Miałam okazję pokulać się trochę w takim sprzęcie, ale specjalnie dokleiłam się do grupy nastolatków z jakiegoś obozu bo tam wszystko było pozabezpieczane jak tylko się dało. Jak robili zjazdy dla turystów to już im się nie chciało rozstawiać linek zabezpieczających i dla fanu puszczali kulę po kamienistej części stoku. Ja się nie odważyłam i dziwię się, że ludzie się do tego pakowali.
Endurka, wyleciał?  😲
Tak się dziwię, bo w przypadku, tym rosyjskim, ponoć byli przypięci w pasie a rękoma się dodatkowo trzymali.
Niestety się nie znam jak to na żywo wygląda. Chociaż gdzieś luzem chyba ludzie też faktycznie latali w środku.

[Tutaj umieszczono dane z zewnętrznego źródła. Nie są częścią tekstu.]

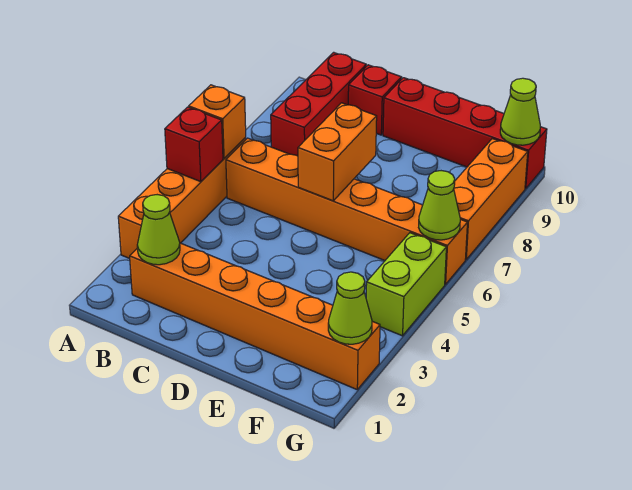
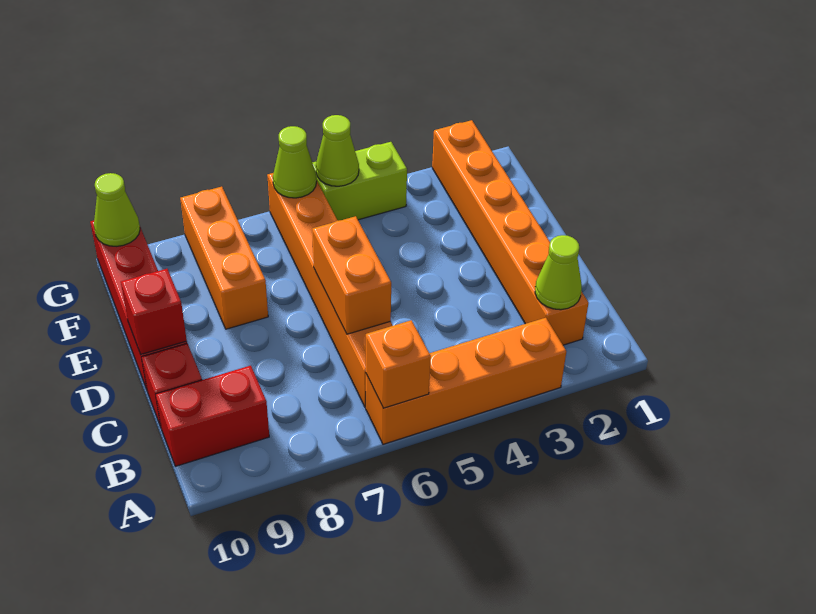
red brick A5 level 2 -> red brick D10 level 2
red brick B8:B10 level 1 -> red brick B9:B10 level 1
orange brick D6:D7 level 2 -> orange brick C6:D6 level 2
lime cone G2 level 2 -> lime cone G5 level 2
orange brick G7:G9 level 1 -> orange brick E8:G8 level 1

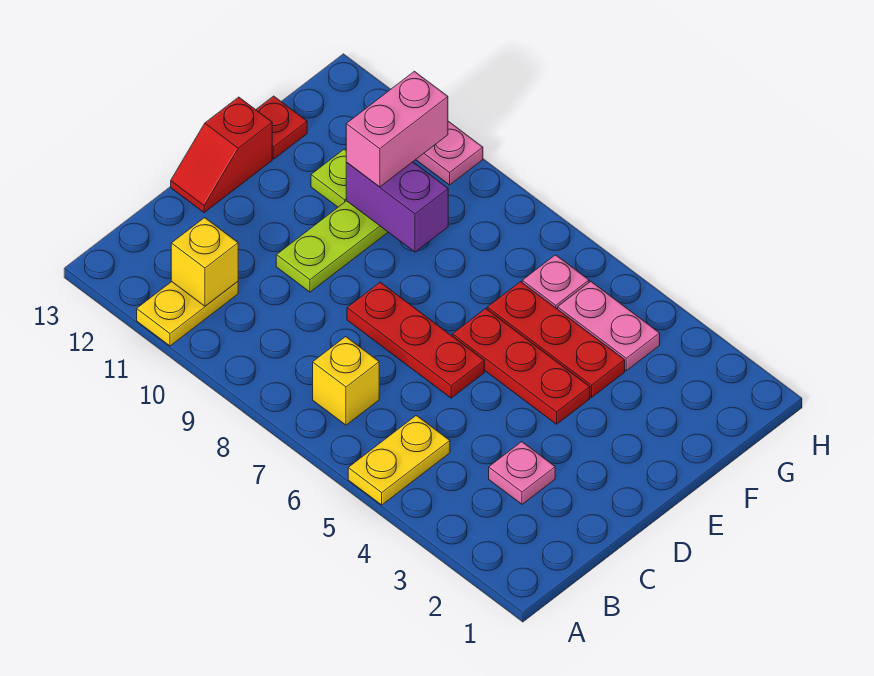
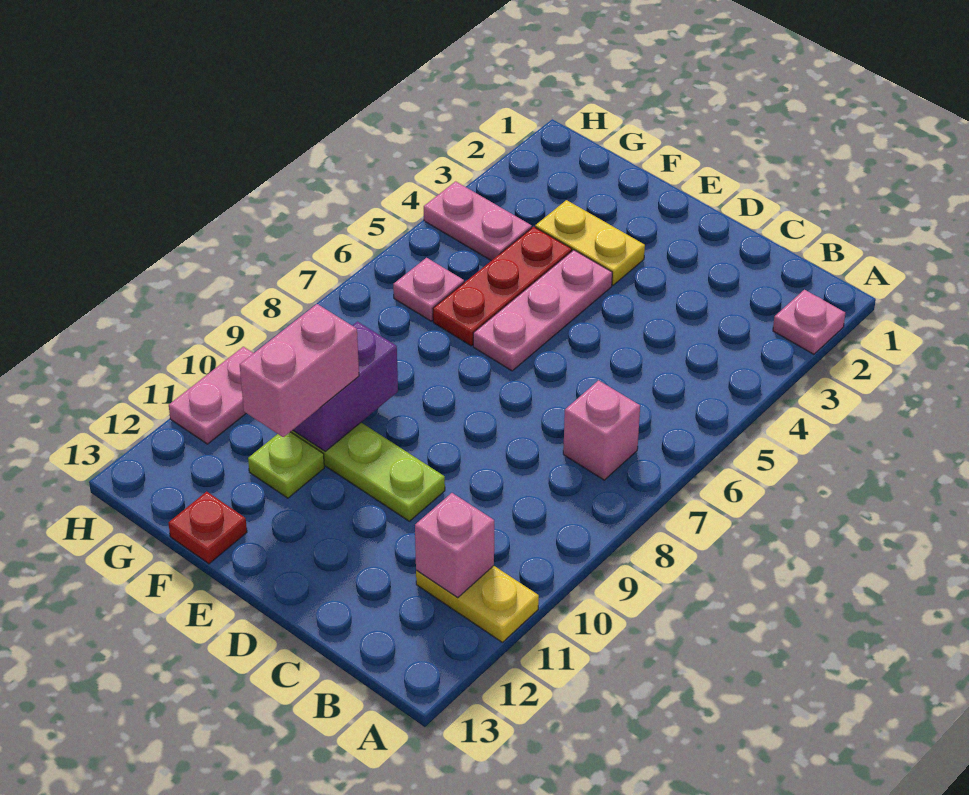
yellow plate A5:B5 level 1 -> yellow plate E3:F3 level 1
yellow brick B7 level 1 -> pink brick B7 level 1
yellow brick B11 level 2 -> pink brick B11 level 2
pink plate C3 level 1 -> pink plate A2 level 1
red plate D6:D8 level 1 -> none
red slope D13:E13 level 1 top E -> none
red plate E4:E6 level 1 -> pink plate E4:E6 level 1
pink brick F10:G10 level 3 -> pink brick F10:F11 level 3
pink plate G4:G5 level 1 -> pink plate G4:H4 level 1

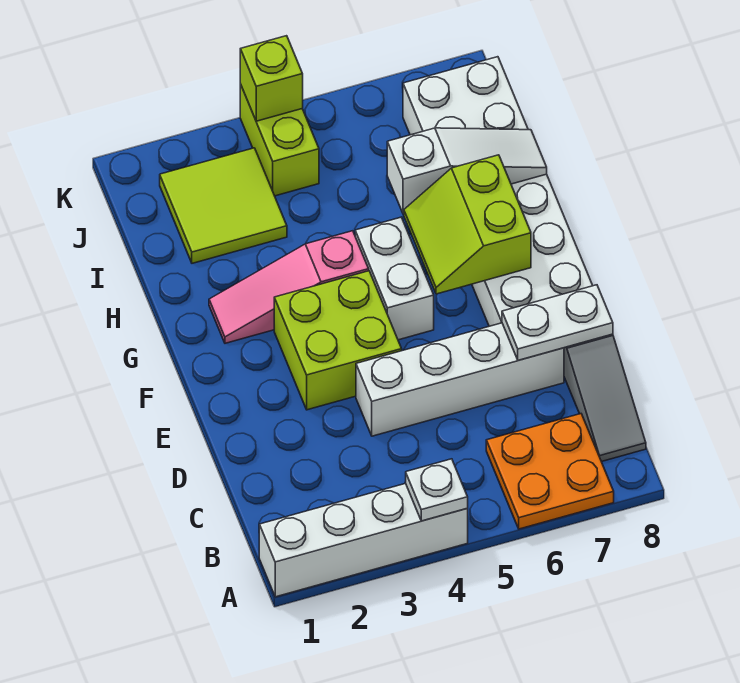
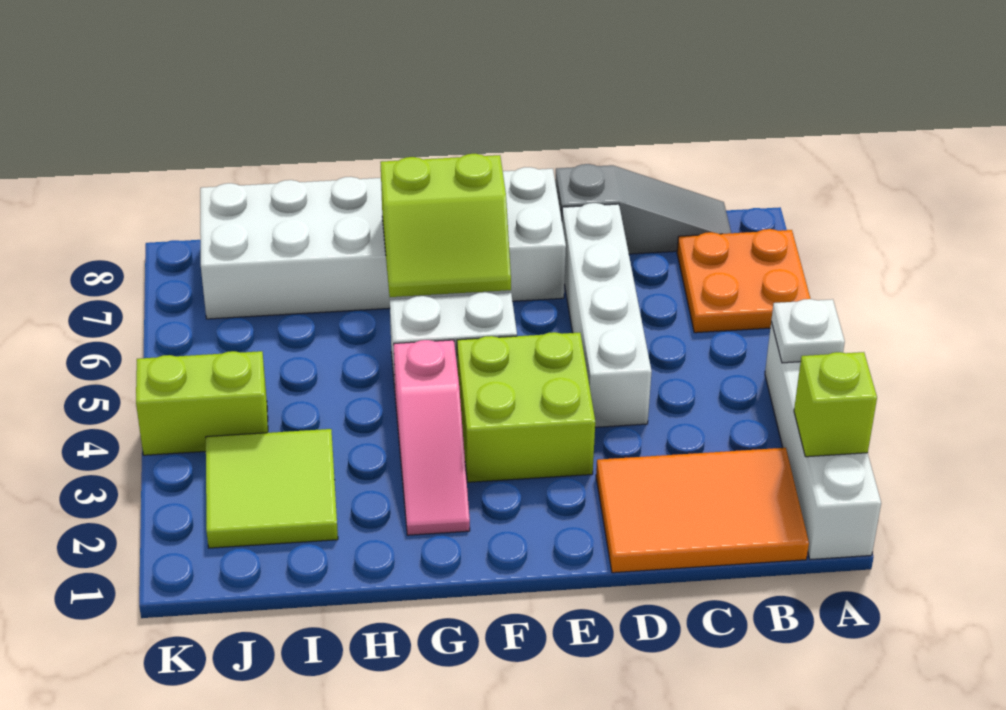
none -> orange tile B1:D2 level 1
white plate D7:D8 level 2 -> none
white slope H6:H8 level 2 top 6 -> none
lime brick K4 level 2 -> lime brick A2 level 2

Ale tak czy siak, nie odważyła bym się. Może kiedyś kiedyś, gdyby ktoś mnie podpuścił, ale nie teraz mając już swoje lata na karku, rodzinę i doświadczenia. I kto wie, może jak bym to zobaczyła na żywo to może i nawet poduszczać by mnie można a i tak bym na to się nie pisała..  🤔wirek: chyba jednak szkoda życia na takie coś
są różne kule i różne opcje - jedne z uprzężą i te tańsze bez, w których "latasz"  😉
Też miałam okazję "pokulać się" w takiej kuli. Organizują coś takiego w Krakowie nawet. Kilka osób nadzoruje zabawę, wszystko dzieje się w bezpiecznym miejscu, na trawiastym zboczu, do kuli jest przywiązana lina, którą ktoś zawsze trzyma i osoby w środku są poprzypinane. Co prawda, miałam sytuację, kiedy niestety lina się odwiązała i kula wpadła do jeziorka z osobami w środku, ale "akcja ratunkowa" była błyskawiczna.